The suicide rate in the United States rose over 19% from 2001 to 2015, with an increasing gap separating rural areas from those with large urban populations, according to the Centers for Disease Control and Prevention.

Suicide rates in nonmetropolitan/rural counties for those aged 10 years and older have been consistently higher, and increased more, than those in large metropolitan counties, the CDC said.

The rate in nonmetro/rural counties rose from 15.5 per 100,000 population in 2001-2003 to 19.7 per 100,000 in 2013-2015, an increase of 27%. Medium/small metro counties had a similar 25% jump – the suicide rate climbed from 13.4 per 100,000 in 2001-2003 to 16.8 in 2013-2015. But counties with large metro populations saw a smaller 14% increase, with the rate rising from 11.2 to 12.7 over that time period, the CDC investigators reported (MMWR Surveill Summ. 2017 Oct 6;66[18]:1-16).

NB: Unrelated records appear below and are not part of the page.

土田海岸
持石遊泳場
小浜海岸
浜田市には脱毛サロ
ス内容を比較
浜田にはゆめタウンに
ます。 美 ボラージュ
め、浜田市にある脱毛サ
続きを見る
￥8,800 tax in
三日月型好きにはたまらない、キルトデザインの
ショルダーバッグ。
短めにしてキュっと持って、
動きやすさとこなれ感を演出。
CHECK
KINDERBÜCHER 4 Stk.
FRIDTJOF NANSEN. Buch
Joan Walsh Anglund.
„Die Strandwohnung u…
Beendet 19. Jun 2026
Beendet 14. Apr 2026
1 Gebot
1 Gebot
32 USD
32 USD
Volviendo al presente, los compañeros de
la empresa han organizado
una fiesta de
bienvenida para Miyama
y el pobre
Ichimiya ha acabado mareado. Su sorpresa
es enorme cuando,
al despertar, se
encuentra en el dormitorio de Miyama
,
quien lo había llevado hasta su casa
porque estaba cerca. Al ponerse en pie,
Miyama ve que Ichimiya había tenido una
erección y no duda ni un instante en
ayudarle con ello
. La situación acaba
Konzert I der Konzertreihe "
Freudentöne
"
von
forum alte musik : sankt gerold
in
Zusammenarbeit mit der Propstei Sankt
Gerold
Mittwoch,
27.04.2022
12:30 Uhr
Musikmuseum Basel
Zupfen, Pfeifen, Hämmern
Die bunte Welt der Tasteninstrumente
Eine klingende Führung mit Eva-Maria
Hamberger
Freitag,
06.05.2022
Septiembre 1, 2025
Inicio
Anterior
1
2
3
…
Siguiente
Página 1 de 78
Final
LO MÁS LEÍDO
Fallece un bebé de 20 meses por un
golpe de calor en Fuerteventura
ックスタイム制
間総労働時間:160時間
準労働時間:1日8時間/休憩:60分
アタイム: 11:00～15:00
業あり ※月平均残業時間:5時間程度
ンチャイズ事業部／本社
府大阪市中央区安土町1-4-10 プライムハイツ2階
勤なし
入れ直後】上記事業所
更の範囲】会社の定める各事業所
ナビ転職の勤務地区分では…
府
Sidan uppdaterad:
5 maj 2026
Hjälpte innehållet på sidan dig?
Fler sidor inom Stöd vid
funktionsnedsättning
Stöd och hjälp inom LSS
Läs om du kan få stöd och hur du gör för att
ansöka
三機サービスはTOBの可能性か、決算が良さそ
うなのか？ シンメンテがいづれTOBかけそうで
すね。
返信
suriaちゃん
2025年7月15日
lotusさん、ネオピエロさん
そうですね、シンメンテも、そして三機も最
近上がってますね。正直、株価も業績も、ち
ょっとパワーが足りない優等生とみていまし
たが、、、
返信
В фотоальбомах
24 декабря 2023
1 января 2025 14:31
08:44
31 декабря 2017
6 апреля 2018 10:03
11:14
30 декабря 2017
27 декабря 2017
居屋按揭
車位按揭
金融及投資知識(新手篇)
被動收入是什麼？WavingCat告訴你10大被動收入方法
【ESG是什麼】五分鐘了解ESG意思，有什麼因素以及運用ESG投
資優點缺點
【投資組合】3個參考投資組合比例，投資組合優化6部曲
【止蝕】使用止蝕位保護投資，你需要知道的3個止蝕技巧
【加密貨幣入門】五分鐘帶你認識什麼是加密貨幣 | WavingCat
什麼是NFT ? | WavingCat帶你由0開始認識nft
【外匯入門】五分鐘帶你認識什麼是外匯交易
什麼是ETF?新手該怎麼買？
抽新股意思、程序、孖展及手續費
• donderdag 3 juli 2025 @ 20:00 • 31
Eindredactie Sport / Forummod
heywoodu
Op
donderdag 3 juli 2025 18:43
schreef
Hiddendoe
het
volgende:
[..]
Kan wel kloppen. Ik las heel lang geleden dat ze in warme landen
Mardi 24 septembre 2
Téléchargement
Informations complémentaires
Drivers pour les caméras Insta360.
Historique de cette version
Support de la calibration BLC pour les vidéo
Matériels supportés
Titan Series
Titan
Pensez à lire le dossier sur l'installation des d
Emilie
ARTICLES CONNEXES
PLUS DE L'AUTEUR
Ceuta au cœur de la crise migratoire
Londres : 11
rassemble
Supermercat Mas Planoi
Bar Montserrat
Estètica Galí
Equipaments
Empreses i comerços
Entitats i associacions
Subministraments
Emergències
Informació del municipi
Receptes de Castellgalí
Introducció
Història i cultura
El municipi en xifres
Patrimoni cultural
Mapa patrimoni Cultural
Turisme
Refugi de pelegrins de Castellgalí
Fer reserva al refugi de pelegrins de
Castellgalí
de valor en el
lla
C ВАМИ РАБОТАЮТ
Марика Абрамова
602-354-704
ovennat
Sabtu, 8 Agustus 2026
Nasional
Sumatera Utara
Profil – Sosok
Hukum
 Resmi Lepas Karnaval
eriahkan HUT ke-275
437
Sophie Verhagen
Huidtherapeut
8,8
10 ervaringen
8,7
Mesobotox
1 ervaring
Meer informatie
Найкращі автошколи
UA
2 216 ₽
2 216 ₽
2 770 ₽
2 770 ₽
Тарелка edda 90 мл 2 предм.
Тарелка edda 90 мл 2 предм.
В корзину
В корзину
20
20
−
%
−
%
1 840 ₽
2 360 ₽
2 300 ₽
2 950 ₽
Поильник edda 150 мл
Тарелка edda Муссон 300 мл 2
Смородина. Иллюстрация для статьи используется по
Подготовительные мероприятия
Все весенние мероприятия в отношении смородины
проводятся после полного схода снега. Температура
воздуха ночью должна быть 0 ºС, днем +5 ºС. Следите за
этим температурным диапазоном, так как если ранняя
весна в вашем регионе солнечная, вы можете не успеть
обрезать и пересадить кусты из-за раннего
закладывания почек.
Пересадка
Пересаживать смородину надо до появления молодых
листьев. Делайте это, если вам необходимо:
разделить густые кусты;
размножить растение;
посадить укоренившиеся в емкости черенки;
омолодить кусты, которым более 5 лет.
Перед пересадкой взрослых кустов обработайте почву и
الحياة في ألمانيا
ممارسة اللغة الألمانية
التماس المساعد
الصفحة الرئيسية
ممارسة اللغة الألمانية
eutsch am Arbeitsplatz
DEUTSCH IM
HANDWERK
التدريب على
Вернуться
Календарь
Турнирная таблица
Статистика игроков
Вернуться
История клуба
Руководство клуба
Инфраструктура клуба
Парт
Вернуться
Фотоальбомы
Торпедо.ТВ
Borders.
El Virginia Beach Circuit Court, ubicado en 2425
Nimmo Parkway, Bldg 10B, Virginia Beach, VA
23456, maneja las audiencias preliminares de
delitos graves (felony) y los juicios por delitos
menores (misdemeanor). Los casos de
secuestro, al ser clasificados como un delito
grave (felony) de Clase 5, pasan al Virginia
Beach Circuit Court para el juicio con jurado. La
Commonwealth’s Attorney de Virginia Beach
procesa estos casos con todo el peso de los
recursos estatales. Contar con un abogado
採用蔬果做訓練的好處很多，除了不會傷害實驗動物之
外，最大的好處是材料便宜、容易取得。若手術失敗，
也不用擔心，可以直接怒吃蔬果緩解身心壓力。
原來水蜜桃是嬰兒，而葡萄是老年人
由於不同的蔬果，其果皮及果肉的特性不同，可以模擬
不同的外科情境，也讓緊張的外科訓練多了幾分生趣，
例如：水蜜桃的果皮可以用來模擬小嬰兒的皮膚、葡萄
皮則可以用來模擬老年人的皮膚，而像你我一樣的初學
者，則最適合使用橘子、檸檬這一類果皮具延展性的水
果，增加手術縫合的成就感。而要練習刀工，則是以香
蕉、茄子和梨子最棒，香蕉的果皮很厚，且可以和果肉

The trends for the two lower urbanization levels had similar patterns: increases from 2001 onward became significant accelerations in 2007 (nonmetro/rural) and 2008 (medium/small metro). Large metro counties, however, took a different path that involved significant decreases from 2001 to 2005, significant increases from 2005 to 2010, and then smaller increases after 2010 that were not significant, based on data from the National Vital Statistics System’s mortality data files.

The analysis of the 544,115 suicides committed during 2001-2015 used 3-year averages “to reduce the variability of a small number of observations in a particular period,” the investigators noted.